Convective Storms & NWP Seminar Series presents...
Detection of Hazardous Weather Phenomena Using Data Assimilation Techniques
Robert Fritchie
Weather Decision Technologies (WDT), Norman, OK
06 March 2009, 2:00 PM
National Weather Center, Room 5600
120 David L. Boren Blvd.
University of Oklahoma
Norman, OK
Directions to the NWC (.pdf, 60 kb)
Currently, the most widely used paradigm for the automated detection of tornadoes and other hazardous weather events involves identifying patterns in Doppler radar reflectivity and velocity data. The patterns include gate-to-gate shear, strong convergence oriented in lines, descending areas of high reflectivity, etc. The major limitation of this technique, however, is that new detection algorithms must be created, or existing ones adapted, each time a new observation system is deployed (e.g., TDWR). Further, they operate principally on data directly measured by the sensor (e.g., radial velocity and reflectivity) and thus cannot make use of fine-scale fields that are potentially available (e.g., pressure deviation and temperature fields within the storms). Finally, such systems are limited in their ability to synthesize data from other observing platforms in a dynamically consistent manner.
An alternative approach that has the potential to overcome these limitations involves using advanced data assimilation and retrieval techniques, applied to all available observations - especially those collected at fine scales by Doppler radar - to generate dynamically consistent, 3D gridded analyses of all key observed and unobserved meteorological quantities to which detection tools can be applied. The potential advantages include the ability to interrogate quantities not available from radar data alone and the use of geometrically simple 3D grids.

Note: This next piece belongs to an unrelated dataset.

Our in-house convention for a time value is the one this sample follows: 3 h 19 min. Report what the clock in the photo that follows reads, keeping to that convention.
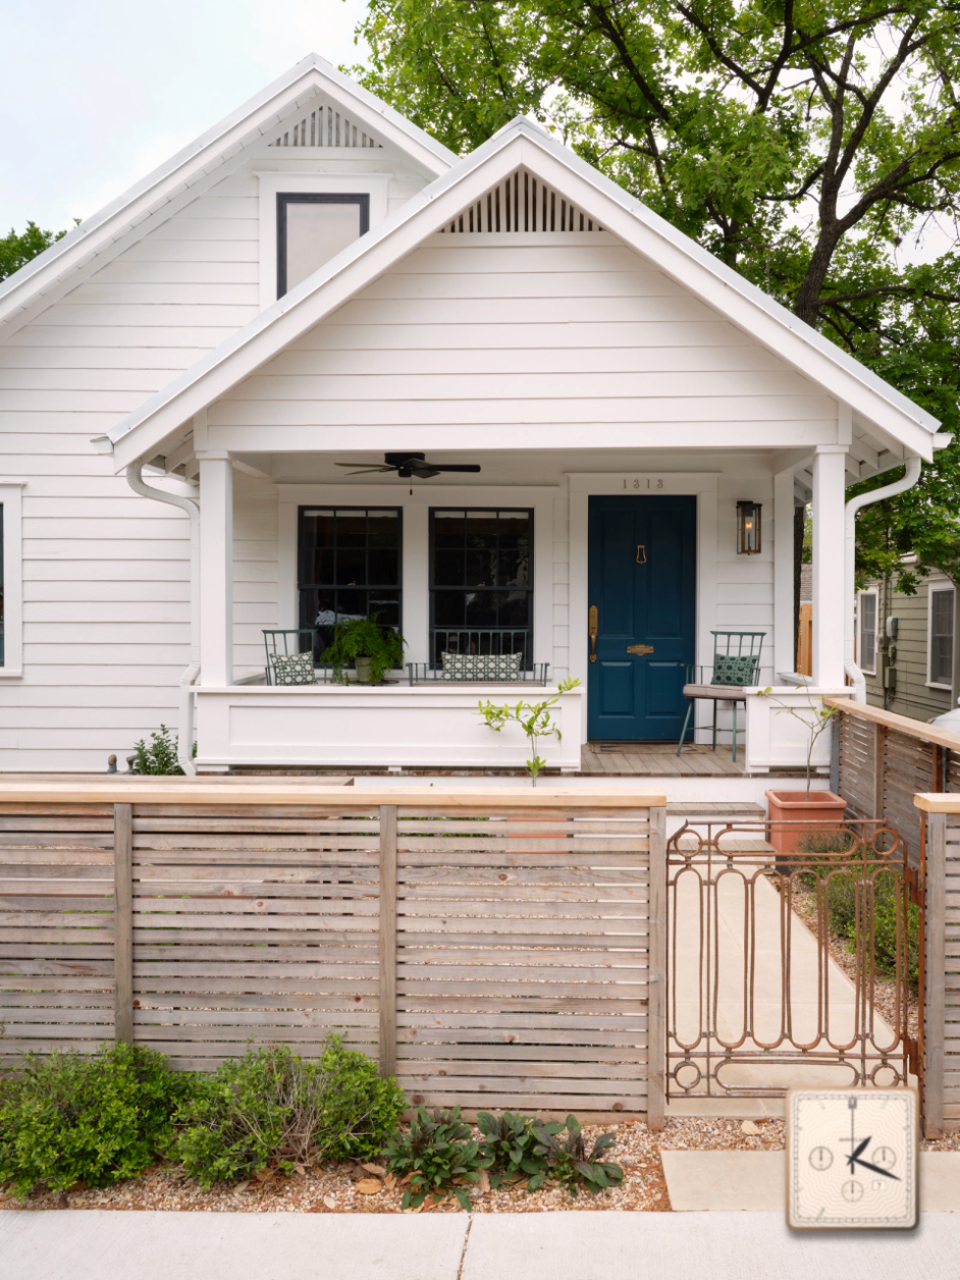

To examine the tradeoffs in hazardous weather detection between conventional sensor-based algorithms and the potential of applying algorithms to assimilated, gridded analyses, we compare detections produced by the Warning Decision Support System-Integrated Information (WDSS-II) to features in analyses that are generated using ensemble Kalman filtering for an observed tornadic storm that occurred on 29 May 2004 and that was observed at reasonably close range by NEXRAD radar.